» REQUIREMENT
Look through the entries below and report every line that has "https".

== Segment start ==

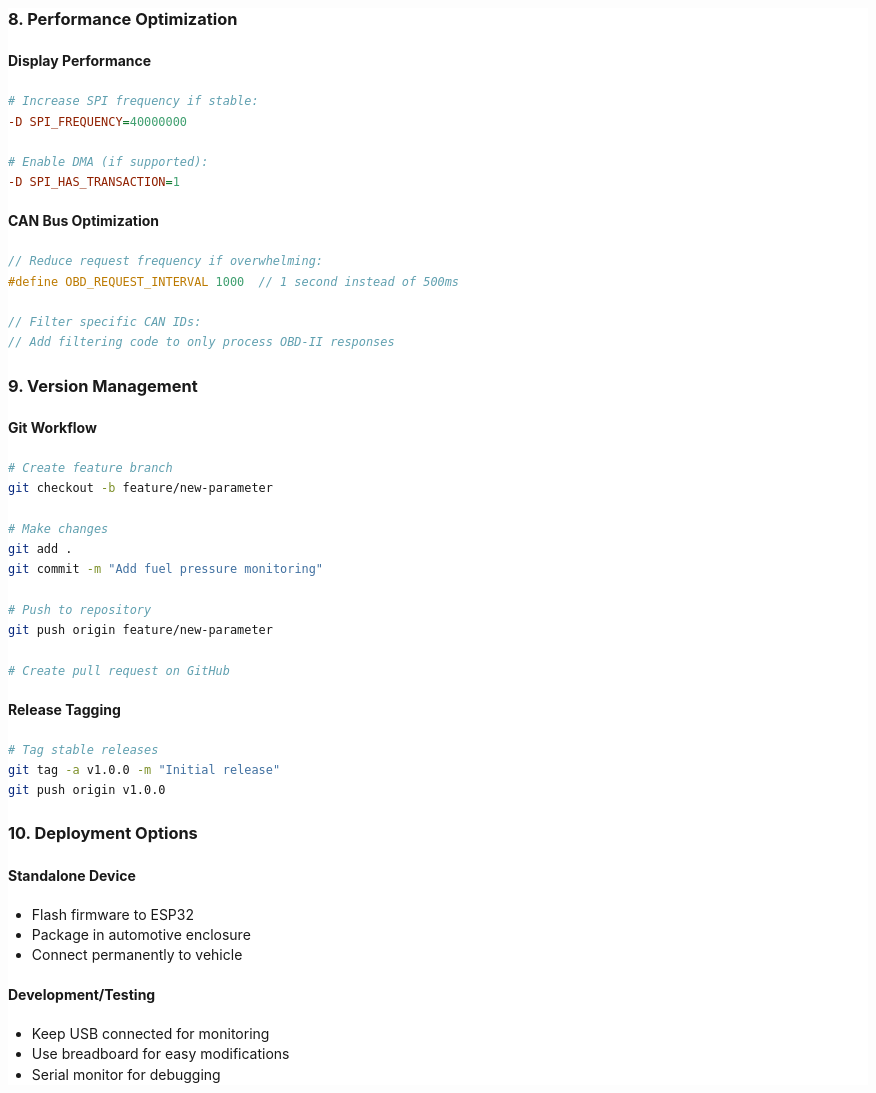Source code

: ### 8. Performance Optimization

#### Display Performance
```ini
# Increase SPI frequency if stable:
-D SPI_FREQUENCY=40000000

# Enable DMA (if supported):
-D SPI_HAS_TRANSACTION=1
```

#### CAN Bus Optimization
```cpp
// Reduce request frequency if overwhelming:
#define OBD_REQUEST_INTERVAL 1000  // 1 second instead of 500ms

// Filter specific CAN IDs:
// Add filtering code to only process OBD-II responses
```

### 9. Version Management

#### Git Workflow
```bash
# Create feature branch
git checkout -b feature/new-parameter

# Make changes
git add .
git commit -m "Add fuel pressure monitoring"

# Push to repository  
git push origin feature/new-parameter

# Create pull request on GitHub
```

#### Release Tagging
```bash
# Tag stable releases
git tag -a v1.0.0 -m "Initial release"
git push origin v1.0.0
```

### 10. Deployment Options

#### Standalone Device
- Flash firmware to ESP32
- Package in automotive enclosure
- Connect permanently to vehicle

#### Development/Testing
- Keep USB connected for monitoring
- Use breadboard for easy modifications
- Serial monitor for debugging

== Segment end ==
== Segment start ==

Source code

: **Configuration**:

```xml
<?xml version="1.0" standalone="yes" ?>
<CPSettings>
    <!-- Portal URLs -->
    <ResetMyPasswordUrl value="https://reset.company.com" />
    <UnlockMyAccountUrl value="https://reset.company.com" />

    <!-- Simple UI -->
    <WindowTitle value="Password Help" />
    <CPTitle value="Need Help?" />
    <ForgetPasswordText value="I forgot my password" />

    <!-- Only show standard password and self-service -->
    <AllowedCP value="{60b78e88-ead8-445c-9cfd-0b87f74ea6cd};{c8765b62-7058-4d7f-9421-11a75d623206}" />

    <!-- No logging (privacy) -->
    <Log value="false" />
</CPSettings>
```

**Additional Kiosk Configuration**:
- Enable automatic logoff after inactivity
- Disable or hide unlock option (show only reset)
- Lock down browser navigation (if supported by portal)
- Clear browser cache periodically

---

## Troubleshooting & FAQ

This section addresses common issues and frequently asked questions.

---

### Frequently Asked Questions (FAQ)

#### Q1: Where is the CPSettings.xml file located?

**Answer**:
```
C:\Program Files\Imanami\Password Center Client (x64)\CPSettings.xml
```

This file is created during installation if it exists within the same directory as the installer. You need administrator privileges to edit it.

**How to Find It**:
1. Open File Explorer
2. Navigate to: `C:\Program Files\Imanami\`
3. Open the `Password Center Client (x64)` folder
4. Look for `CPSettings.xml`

== Segment end ==

» WRITTEN RESPONSE
    <ResetMyPasswordUrl value="https://reset.company.com" />
    <UnlockMyAccountUrl value="https://reset.company.com" />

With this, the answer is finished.